[What is expected]: How many lines in the items below contain the string "label"? Reply with the number alone.

[Listed records]:

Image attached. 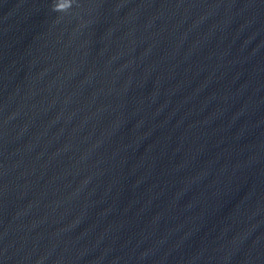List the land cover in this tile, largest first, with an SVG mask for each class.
Masks as SVG:
<instances>
[{"label": "water", "instance_id": "obj_1", "mask_svg": "<svg viewBox=\"0 0 264 264\" xmlns=\"http://www.w3.org/2000/svg\"><path fill=\"white\" fill-rule=\"evenodd\" d=\"M0 264H264V0H0Z\"/></svg>", "mask_w": 264, "mask_h": 264}, {"label": "clouds", "instance_id": "obj_2", "mask_svg": "<svg viewBox=\"0 0 264 264\" xmlns=\"http://www.w3.org/2000/svg\"><path fill=\"white\" fill-rule=\"evenodd\" d=\"M56 10H58V11H65L66 9H62L61 6H60V4H57L56 5Z\"/></svg>", "mask_w": 264, "mask_h": 264}]
</instances>
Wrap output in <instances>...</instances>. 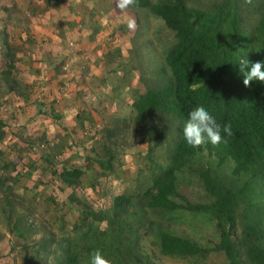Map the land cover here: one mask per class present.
I'll return each instance as SVG.
<instances>
[{
  "label": "rangeland",
  "instance_id": "obj_1",
  "mask_svg": "<svg viewBox=\"0 0 264 264\" xmlns=\"http://www.w3.org/2000/svg\"><path fill=\"white\" fill-rule=\"evenodd\" d=\"M174 41L162 18L134 5L121 10L116 0H0V174L11 178L15 210L32 226L22 239L0 210V264H23L22 244L50 237L56 251L49 263L55 264L62 256L58 240L65 244L67 236L75 237L82 209L109 210L121 193L132 194L137 212L144 210L155 222L152 227L146 217L143 224L134 218L141 257L150 264H228L219 251L181 256L159 247V222L201 246H213L219 230L205 213L136 207L154 165L148 142L135 131L133 102L169 74L164 55ZM10 50L14 89L3 73ZM105 142L116 153L109 170L98 162L99 156L108 158ZM155 152L162 161L165 151ZM64 166L84 170L80 184L60 180L53 168L60 172ZM177 186L192 203L211 202L188 167ZM2 204L0 192V209ZM96 225L102 229L106 220Z\"/></svg>",
  "mask_w": 264,
  "mask_h": 264
},
{
  "label": "trees",
  "instance_id": "obj_2",
  "mask_svg": "<svg viewBox=\"0 0 264 264\" xmlns=\"http://www.w3.org/2000/svg\"><path fill=\"white\" fill-rule=\"evenodd\" d=\"M132 5L162 18L175 35L164 55L169 74L133 102L135 131L148 142V157L154 165L147 175L151 178L143 179L150 183L136 207L159 213L174 209L203 212L215 221L219 240L213 246H201L156 222L155 238L166 254L219 251L228 264H264V83L253 80L245 86L234 60L242 55L250 62L264 59V0H135ZM9 53L3 73L14 89L18 83L10 81L8 74L15 67V56L11 50ZM201 105L221 124H232L233 135L226 138L227 143H205L196 149L185 144L183 123L188 113ZM59 116L54 112V117ZM104 148L108 158L99 156L98 162L109 170L116 153L106 142ZM160 148L165 151L162 161L155 152ZM187 167L211 202L192 203L178 191L179 175ZM53 171L67 186L80 184L84 173L80 167L68 166ZM8 178L0 174V210L7 226L25 239L32 226L16 212ZM134 206V196L121 193L109 210L82 209L75 237L67 236L65 244L58 240L62 256L55 264H86L94 249H100L112 264H150L141 257V235L134 218L141 221L138 224L147 220L148 226L155 222ZM103 220L106 226L100 229L96 222ZM54 240L22 244L23 264H50L49 257L56 251Z\"/></svg>",
  "mask_w": 264,
  "mask_h": 264
},
{
  "label": "clouds",
  "instance_id": "obj_3",
  "mask_svg": "<svg viewBox=\"0 0 264 264\" xmlns=\"http://www.w3.org/2000/svg\"><path fill=\"white\" fill-rule=\"evenodd\" d=\"M135 0H116V6L123 10L134 4ZM135 20L129 18L128 27L135 28ZM235 61L239 63V74L243 77V83L247 86L253 80L264 83V59L250 62L245 56H237ZM223 133V135H222ZM233 135V128L230 122L221 124L217 118L204 106H196L183 123V138L185 144L196 149L205 143L218 145L227 143V137ZM86 264H112L100 249L90 252Z\"/></svg>",
  "mask_w": 264,
  "mask_h": 264
}]
</instances>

[Correct result]: 4